The Qur’an indicates a possible minimum pregnancy period of six months through legal inference. Modern medicine recognizes that premature births can occur well before full term. Therefore, the scientific-error claim fails.
External Medical Sources
External Resources on Qur’anic Contradictions
Conclusion
The claim that the Qur’an makes a scientific error about pregnancy duration is false.
The relevant verse is Al-Ahqaf 46:15, not Surah 34:15. The verse states that pregnancy and weaning together are thirty months.

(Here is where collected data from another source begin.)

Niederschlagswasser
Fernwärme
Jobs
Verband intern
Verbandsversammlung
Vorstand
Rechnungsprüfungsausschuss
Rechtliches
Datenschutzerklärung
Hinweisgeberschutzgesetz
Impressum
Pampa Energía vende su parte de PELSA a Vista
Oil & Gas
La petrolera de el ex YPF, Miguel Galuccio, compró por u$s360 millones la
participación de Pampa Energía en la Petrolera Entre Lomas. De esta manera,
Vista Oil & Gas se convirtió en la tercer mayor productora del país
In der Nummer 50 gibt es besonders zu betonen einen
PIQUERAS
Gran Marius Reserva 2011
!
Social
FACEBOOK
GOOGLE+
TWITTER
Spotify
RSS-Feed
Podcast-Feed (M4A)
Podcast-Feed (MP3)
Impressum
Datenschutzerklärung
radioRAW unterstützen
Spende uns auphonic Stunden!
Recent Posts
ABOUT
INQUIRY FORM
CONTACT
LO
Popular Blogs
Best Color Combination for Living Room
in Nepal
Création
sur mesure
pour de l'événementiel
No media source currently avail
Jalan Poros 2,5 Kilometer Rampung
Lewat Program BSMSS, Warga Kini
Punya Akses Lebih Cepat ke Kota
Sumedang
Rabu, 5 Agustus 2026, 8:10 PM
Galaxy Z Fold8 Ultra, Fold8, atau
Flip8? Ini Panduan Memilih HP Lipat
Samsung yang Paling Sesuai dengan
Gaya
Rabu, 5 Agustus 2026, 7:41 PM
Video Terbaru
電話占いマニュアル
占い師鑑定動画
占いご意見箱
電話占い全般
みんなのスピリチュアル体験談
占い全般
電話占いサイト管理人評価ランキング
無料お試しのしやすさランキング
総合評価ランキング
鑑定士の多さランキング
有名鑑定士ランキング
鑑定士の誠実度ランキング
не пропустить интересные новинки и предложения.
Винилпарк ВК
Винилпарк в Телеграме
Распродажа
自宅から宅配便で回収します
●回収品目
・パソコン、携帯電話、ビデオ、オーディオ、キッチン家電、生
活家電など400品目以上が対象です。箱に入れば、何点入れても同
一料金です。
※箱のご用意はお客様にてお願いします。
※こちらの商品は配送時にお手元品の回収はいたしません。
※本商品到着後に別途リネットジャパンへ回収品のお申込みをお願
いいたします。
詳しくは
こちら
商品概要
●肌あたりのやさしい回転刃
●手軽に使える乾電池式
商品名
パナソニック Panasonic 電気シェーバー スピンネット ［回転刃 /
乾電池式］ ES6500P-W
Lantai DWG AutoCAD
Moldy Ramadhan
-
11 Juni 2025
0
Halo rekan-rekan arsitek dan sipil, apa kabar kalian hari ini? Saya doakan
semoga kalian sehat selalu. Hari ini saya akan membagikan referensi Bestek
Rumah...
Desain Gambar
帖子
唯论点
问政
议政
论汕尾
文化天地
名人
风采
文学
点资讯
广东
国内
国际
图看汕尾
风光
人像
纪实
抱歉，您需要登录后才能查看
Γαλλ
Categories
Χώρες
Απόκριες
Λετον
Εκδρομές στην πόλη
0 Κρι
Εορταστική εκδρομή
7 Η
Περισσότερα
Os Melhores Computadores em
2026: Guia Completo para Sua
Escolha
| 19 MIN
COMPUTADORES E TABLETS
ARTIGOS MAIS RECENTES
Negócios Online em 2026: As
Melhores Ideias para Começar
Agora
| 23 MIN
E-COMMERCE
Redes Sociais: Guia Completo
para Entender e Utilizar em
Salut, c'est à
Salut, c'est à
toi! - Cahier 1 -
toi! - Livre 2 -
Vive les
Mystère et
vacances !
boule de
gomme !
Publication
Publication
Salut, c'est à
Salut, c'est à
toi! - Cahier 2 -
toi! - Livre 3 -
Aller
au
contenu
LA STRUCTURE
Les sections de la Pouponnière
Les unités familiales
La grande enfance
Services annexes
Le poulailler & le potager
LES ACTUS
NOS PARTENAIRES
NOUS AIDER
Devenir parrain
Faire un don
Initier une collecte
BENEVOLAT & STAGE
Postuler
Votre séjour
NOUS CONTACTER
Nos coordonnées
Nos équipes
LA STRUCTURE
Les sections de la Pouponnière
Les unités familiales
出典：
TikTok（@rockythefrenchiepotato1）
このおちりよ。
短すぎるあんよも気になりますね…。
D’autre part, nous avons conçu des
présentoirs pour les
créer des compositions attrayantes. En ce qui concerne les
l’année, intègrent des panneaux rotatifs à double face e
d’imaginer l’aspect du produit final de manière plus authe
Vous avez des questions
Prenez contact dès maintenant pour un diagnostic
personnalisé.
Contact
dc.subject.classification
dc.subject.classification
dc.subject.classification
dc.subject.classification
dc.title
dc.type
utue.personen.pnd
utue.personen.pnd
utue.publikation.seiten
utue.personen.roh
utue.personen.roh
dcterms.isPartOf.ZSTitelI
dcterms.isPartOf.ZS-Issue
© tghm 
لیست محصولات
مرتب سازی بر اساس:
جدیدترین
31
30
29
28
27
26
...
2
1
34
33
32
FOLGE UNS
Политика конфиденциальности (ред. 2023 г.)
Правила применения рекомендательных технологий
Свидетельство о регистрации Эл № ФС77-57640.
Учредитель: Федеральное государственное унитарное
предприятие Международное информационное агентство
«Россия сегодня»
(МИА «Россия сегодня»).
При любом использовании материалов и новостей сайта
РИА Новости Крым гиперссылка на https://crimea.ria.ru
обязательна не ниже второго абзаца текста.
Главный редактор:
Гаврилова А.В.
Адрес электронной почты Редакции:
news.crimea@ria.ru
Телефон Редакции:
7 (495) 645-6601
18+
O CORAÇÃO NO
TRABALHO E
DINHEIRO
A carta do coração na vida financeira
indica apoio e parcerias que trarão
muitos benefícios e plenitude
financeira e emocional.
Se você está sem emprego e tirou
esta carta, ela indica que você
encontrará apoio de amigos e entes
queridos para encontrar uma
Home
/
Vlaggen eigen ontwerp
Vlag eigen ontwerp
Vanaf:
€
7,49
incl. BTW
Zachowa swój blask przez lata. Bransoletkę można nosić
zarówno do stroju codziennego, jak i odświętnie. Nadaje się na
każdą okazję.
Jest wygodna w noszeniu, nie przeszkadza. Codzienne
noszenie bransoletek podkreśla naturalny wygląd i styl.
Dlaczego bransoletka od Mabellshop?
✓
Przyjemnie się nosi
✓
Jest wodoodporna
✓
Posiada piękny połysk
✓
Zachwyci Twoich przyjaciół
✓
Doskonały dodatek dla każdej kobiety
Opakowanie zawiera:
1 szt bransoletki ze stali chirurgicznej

Other verses mention that complete nursing is two years. From these verses, classical scholars inferred that the minimum pregnancy period can be six months.
This does not mean every pregnancy lasts six months. It means six months can be a minimum recognized period.
Classical tafsir, including Ibn Kathir and reports cited by al-Suyuti, recognized this inference. The report of the woman from Juhaynah shows that this understanding was used to prevent an unjust accusation of adultery.
Modern medical sources recognize that normal pregnancy is about forty weeks, but they also recognize preterm birth before thirty-seven weeks and extremely preterm birth before twenty-eight weeks.
The Qur’an does not claim that all pregnancies last six months. It indicates that pregnancy and weaning together may be thirty months, while complete nursing is two years. The six-month period is a minimum inferred by classical scholars, and modern medicine does not make such a birth impossible. The scientific-error claim is therefore baseless.
Source Notes
- Ibn Kathir, Tafsir al-Qur’an al-Azim, under Al-Ahqaf 46:15.
- Al-Suyuti, Al-Durr al-Manthur fi al-Tafsir bi al-Ma’thur, under Al-Ahqaf 46:15.